Now The Times is trying again, but will still have to strike that balance between pulling in revenue from readers and hurting its ad sales. In a research note released in January looking forward to the pay wall, UBS analyst John Janedis, who has a Sell rating on the company’s stock because of a weak print environment, estimated roughly 20 per cent of the paper’s digital advertising revenues could be at risk. Pricing is also an issue, he wrote.
“We think there is a fine balance between pricing too high & limiting new [subscriptions] vs. too low and cannibalizing the print version, though potentially significantly increasing subscriptions.”

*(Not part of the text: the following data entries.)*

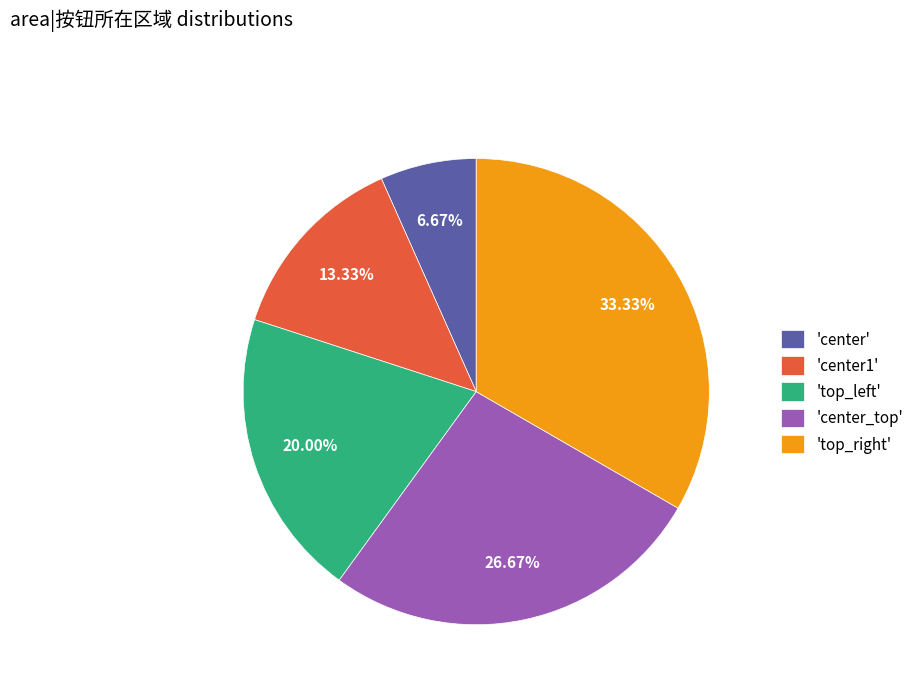

Rank the categories by value from highest to lowest.

'top_right', 'center_top', 'top_left', 'center1', 'center'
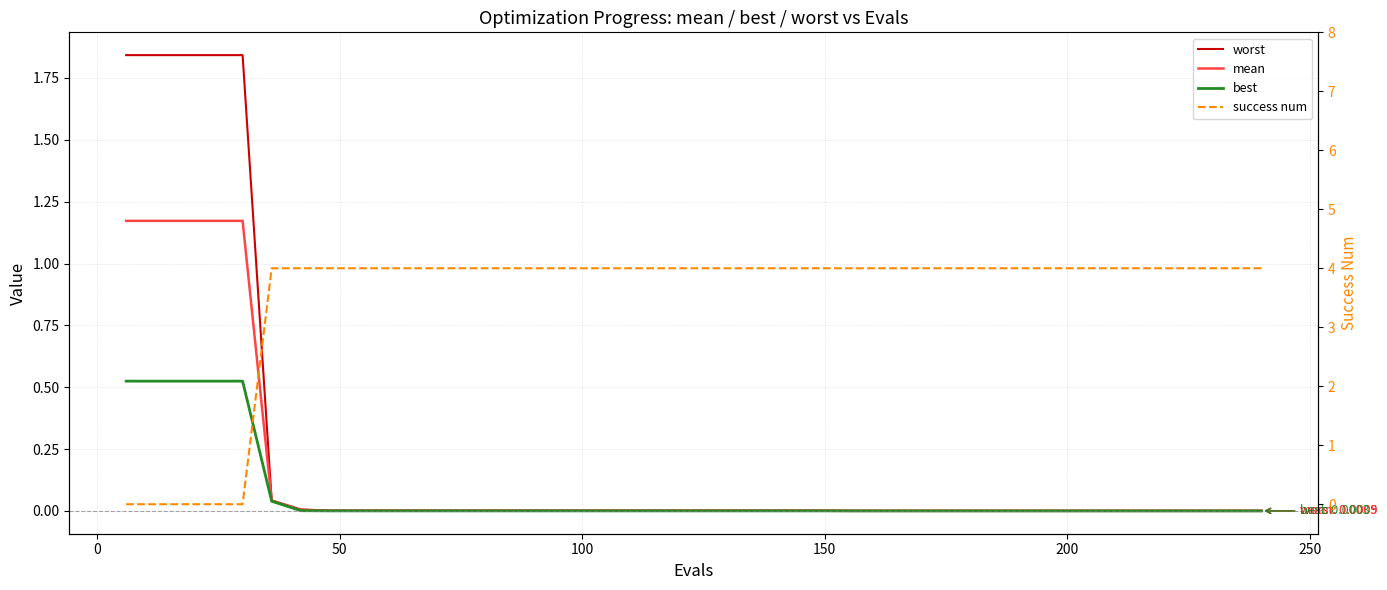

At how many categories does at least one series exceed 3?

35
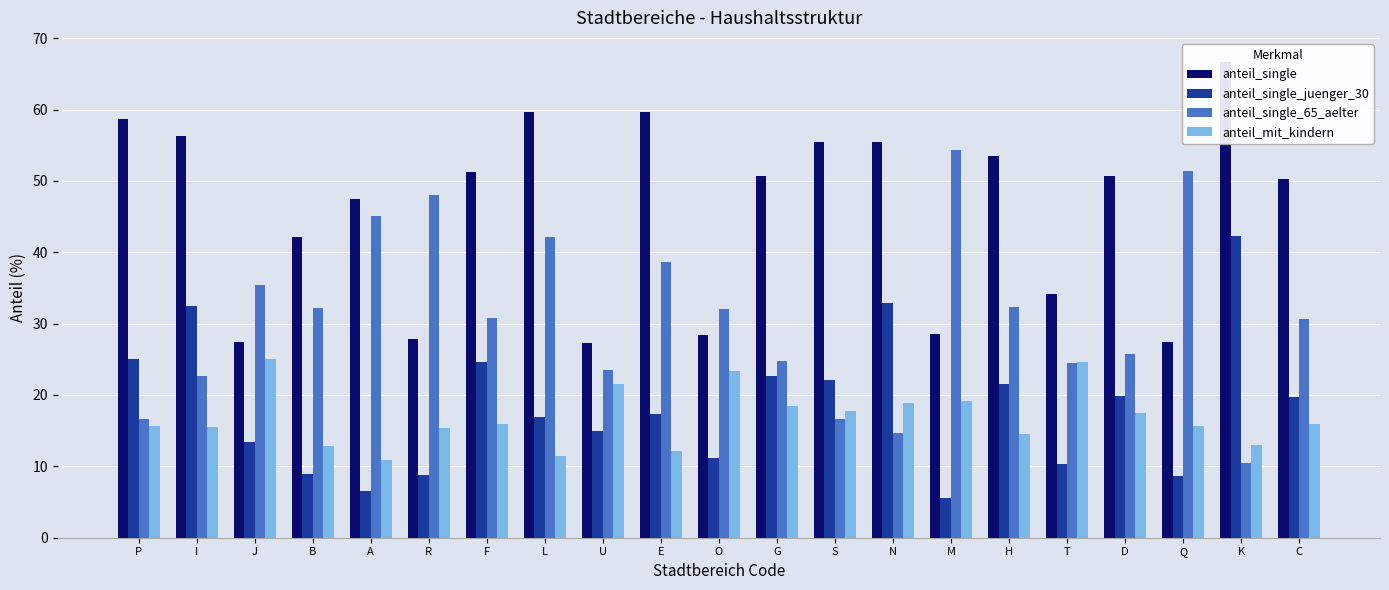

What is the smallest value displayed?

5.6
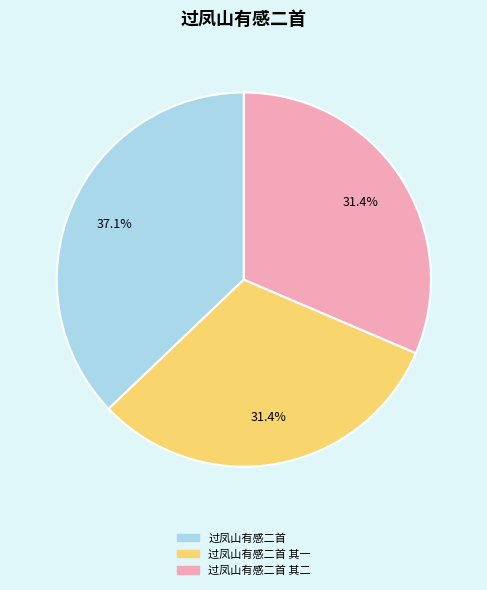

Is there any slice that represents more than half of the pie?

No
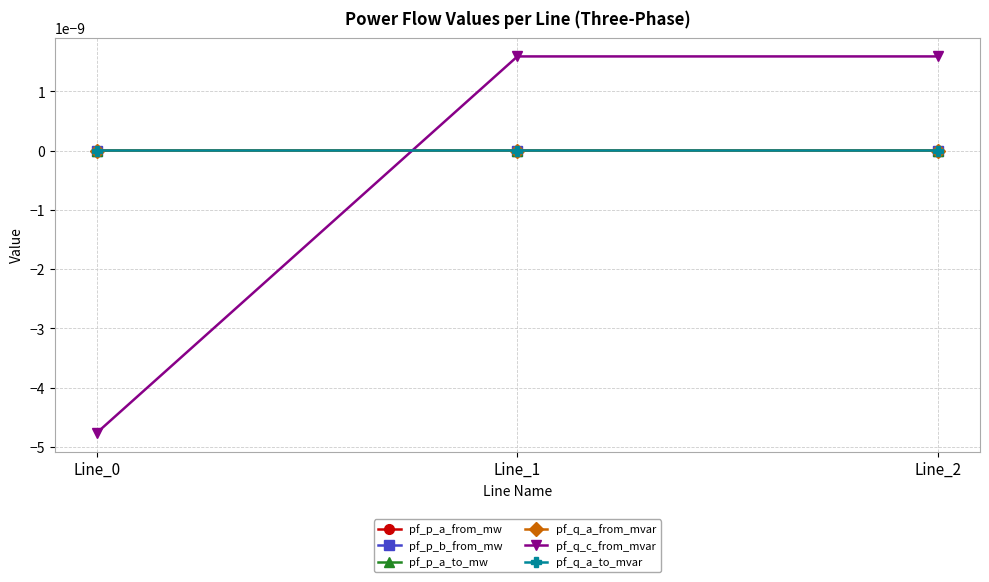

At which category is the sum across all series the highest?

Line_1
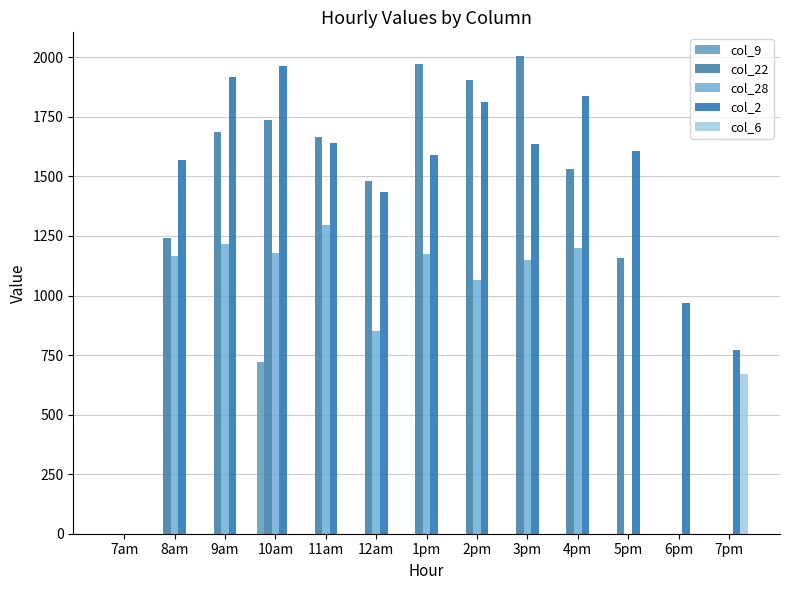

What is the difference between the highest and lowest values at 8am?

1568.6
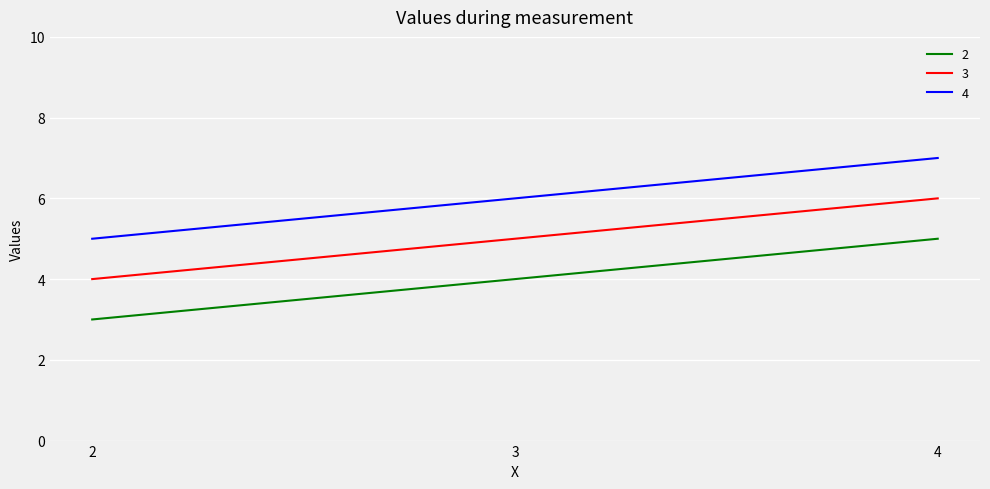

The value of 3 at 2 is 4. True or false?

True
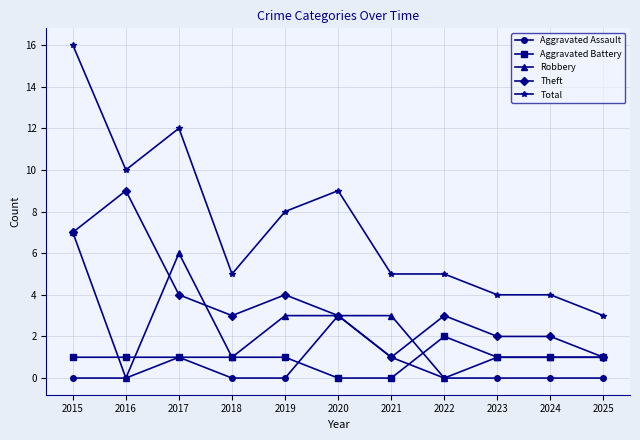

What is the total value across all series at 2022?

10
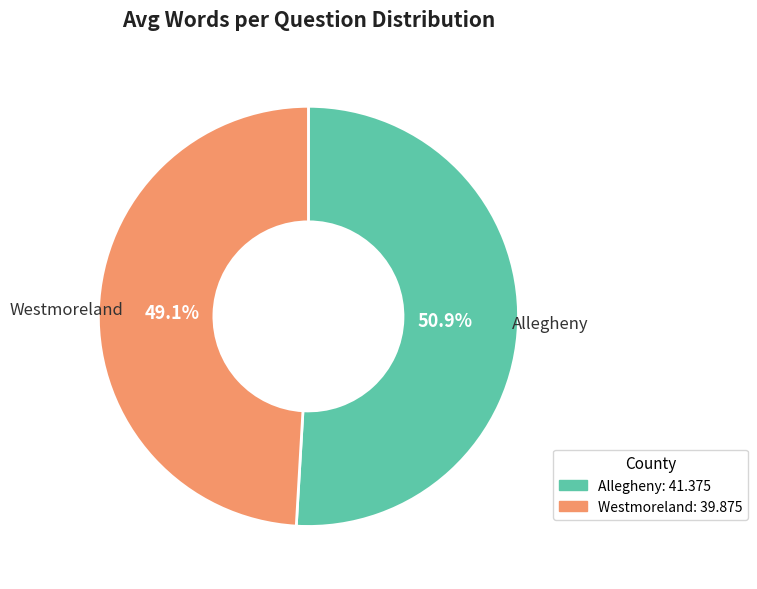

Is there a majority slice in this chart?

Yes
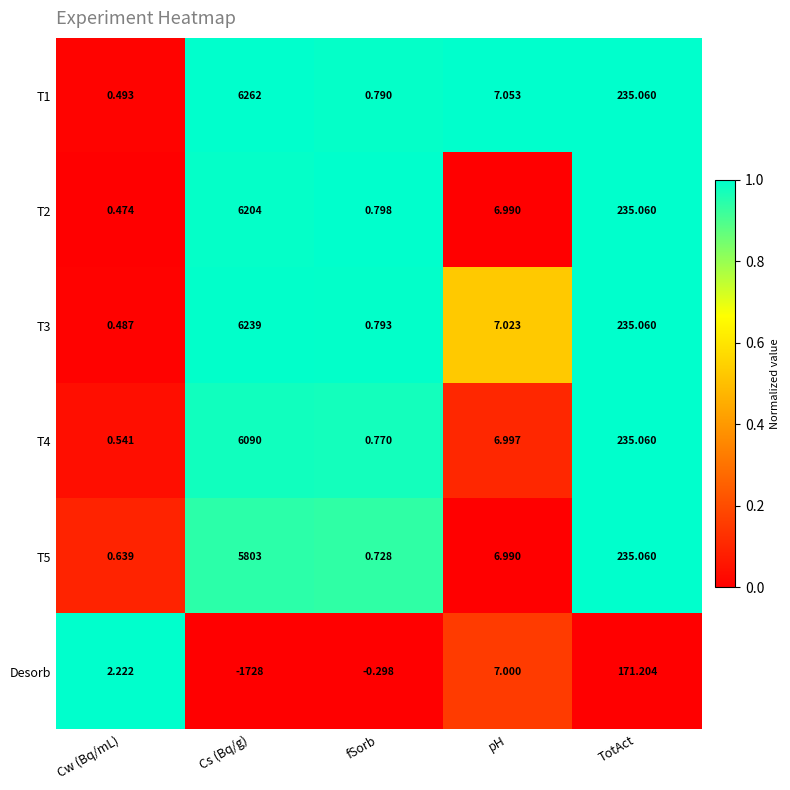

Where does the Desorb series first go above 2?

Cw (Bq/mL)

Other news outlets currently work on the pay wall model – most prominently the Wall Street Journal, which usually charges $2.99 per week for access to its website. In an interesting bit of timing, the site is currently promoting a special discount for Canadian subscribers who sign up now. It’s offering the site for $1.99 per week – still higher than The Times’s initial promotional price, which starts at 99 cents (U.S.) for four weeks before raising up to the regular price.
But many other websites, offer much of their Web content for free. The iconic New York-based paper has been a bellwether for the industry in the past; the question now is whether other news outlets will follow its lead and begin launching their own digital subscriptions.